(Stored items)
------------

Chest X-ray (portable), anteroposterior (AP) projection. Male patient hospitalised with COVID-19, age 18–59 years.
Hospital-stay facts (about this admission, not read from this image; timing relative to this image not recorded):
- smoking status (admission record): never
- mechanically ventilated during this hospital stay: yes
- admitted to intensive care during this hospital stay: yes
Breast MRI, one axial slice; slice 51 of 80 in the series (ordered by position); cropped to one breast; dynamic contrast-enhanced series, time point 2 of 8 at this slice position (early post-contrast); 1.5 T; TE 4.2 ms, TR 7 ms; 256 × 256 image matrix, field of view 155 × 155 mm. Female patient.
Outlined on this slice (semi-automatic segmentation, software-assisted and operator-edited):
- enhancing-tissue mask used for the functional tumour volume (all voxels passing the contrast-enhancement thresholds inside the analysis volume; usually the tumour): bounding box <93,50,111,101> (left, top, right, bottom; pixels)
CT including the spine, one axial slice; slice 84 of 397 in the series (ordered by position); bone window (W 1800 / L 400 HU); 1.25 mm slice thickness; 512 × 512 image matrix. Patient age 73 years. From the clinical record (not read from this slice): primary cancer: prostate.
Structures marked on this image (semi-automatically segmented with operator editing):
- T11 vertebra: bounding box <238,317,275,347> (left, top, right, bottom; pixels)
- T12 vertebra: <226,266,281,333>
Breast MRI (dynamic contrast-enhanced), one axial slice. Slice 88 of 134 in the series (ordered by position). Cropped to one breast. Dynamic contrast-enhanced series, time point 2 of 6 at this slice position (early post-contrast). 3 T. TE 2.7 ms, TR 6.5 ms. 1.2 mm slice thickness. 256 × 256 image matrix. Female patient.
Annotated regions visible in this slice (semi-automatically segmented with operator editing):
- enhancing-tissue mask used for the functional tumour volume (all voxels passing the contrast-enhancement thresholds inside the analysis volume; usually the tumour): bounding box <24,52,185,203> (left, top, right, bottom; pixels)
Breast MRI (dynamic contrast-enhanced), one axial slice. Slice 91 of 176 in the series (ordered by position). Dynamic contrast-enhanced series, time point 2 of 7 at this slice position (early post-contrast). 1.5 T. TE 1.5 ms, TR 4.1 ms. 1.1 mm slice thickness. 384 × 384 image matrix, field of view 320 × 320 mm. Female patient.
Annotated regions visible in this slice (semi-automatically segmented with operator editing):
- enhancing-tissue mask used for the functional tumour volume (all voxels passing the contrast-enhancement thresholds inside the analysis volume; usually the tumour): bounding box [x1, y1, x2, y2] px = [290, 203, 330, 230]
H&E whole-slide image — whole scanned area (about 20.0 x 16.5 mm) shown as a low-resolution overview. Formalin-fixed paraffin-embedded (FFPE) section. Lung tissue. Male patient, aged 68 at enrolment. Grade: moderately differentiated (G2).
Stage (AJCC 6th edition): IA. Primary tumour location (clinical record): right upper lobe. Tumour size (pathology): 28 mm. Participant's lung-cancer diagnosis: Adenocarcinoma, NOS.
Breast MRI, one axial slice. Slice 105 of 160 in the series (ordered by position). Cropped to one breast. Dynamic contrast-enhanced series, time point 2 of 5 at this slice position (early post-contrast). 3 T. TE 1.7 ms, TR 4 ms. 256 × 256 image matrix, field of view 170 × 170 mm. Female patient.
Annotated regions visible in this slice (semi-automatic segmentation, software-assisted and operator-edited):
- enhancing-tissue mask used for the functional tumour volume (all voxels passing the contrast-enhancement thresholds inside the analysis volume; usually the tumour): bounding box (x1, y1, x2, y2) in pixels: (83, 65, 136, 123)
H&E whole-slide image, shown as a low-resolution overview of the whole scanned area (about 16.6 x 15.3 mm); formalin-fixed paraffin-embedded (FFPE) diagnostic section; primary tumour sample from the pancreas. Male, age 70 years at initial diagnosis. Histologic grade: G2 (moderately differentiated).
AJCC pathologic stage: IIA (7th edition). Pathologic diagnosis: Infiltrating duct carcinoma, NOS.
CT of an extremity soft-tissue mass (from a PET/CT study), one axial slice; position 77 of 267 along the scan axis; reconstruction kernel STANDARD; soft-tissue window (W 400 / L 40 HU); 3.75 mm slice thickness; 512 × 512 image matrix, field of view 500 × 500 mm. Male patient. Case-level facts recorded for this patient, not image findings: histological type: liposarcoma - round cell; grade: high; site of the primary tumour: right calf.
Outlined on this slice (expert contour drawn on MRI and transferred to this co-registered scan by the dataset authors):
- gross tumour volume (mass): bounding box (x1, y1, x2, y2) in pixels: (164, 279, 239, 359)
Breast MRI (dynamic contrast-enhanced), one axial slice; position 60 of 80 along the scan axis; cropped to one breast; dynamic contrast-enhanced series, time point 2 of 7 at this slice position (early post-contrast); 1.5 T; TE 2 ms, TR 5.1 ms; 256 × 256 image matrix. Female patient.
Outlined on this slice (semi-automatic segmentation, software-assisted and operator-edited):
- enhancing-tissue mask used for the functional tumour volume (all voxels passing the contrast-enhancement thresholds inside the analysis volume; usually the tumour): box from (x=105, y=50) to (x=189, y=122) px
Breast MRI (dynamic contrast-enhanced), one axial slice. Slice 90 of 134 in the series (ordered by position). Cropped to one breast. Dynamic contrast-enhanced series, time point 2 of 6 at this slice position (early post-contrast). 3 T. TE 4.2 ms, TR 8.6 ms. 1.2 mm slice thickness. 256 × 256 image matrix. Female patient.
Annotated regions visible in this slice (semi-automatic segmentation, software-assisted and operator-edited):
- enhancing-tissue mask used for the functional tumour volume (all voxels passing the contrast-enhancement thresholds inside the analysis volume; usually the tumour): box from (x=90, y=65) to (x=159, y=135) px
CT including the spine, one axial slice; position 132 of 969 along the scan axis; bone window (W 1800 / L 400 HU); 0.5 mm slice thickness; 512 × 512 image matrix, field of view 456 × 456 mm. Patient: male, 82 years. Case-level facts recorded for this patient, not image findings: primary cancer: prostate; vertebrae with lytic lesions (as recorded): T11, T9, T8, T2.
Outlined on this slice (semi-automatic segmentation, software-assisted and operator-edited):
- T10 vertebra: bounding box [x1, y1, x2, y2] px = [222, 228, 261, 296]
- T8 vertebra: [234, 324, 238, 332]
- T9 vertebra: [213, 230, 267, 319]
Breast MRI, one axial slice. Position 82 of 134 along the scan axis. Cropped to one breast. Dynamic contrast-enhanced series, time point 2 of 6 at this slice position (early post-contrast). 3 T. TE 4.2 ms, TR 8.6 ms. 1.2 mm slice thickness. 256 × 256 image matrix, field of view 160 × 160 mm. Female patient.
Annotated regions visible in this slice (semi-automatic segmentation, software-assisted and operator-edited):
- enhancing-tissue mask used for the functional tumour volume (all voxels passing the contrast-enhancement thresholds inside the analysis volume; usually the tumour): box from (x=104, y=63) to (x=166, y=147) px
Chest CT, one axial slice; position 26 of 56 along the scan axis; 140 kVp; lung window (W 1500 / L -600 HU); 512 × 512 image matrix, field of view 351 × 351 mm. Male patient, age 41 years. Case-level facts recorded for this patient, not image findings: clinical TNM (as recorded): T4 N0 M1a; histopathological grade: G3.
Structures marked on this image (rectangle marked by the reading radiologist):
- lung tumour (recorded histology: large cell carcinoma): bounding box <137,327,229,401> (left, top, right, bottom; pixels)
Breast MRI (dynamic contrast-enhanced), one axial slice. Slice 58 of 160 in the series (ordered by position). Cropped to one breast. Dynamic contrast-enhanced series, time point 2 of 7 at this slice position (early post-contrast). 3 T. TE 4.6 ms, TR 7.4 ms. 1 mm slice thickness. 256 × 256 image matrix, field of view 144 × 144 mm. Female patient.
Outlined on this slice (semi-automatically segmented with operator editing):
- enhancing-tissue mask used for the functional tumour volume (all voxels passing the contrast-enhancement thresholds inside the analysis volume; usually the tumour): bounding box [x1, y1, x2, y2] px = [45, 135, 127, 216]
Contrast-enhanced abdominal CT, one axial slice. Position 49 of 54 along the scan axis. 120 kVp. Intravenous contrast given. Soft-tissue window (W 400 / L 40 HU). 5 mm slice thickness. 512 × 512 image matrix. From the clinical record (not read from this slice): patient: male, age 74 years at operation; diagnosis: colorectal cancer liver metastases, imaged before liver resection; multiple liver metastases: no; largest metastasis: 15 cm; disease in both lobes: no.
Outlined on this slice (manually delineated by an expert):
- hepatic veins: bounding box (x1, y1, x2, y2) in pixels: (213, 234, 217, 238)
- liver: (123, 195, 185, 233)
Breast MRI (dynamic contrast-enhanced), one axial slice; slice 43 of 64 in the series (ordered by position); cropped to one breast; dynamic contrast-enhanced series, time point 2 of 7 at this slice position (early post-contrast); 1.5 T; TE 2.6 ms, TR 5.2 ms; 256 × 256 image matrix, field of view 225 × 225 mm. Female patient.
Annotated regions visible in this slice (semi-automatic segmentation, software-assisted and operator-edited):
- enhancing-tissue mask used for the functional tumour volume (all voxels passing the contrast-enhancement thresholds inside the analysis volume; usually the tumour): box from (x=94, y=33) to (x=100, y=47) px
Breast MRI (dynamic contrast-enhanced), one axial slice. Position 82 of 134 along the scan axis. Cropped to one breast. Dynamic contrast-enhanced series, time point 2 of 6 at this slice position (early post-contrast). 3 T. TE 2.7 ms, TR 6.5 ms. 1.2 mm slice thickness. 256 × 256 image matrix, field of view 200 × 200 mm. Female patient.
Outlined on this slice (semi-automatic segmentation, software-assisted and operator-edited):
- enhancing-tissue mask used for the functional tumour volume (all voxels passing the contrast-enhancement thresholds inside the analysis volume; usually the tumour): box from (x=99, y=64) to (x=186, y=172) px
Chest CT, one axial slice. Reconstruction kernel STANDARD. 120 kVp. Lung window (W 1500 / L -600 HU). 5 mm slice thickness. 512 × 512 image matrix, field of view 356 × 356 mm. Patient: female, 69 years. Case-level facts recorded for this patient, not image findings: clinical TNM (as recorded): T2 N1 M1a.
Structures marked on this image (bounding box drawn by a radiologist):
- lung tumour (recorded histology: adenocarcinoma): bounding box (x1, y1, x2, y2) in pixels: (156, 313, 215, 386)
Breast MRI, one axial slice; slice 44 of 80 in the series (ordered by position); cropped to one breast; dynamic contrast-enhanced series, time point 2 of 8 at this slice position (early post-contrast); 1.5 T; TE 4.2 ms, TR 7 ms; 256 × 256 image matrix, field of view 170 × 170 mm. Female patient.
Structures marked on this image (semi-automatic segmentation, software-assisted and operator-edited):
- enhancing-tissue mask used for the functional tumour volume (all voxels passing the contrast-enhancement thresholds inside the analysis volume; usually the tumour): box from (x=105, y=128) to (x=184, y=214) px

------------

TASK PROMPT
Exact reproduction is required: output the lines from the start of the entries above through the line with "<93,50,111,101> (left, top, right, bottom; pixels)".

TASK SOLUTION
Chest X-ray (portable), anteroposterior (AP) projection. Male patient hospitalised with COVID-19, age 18–59 years.
Hospital-stay facts (about this admission, not read from this image; timing relative to this image not recorded):
- smoking status (admission record): never
- mechanically ventilated during this hospital stay: yes
- admitted to intensive care during this hospital stay: yes
Breast MRI, one axial slice; slice 51 of 80 in the series (ordered by position); cropped to one breast; dynamic contrast-enhanced series, time point 2 of 8 at this slice position (early post-contrast); 1.5 T; TE 4.2 ms, TR 7 ms; 256 × 256 image matrix, field of view 155 × 155 mm. Female patient.
Outlined on this slice (semi-automatic segmentation, software-assisted and operator-edited):
- enhancing-tissue mask used for the functional tumour volume (all voxels passing the contrast-enhancement thresholds inside the analysis volume; usually the tumour): bounding box <93,50,111,101> (left, top, right, bottom; pixels)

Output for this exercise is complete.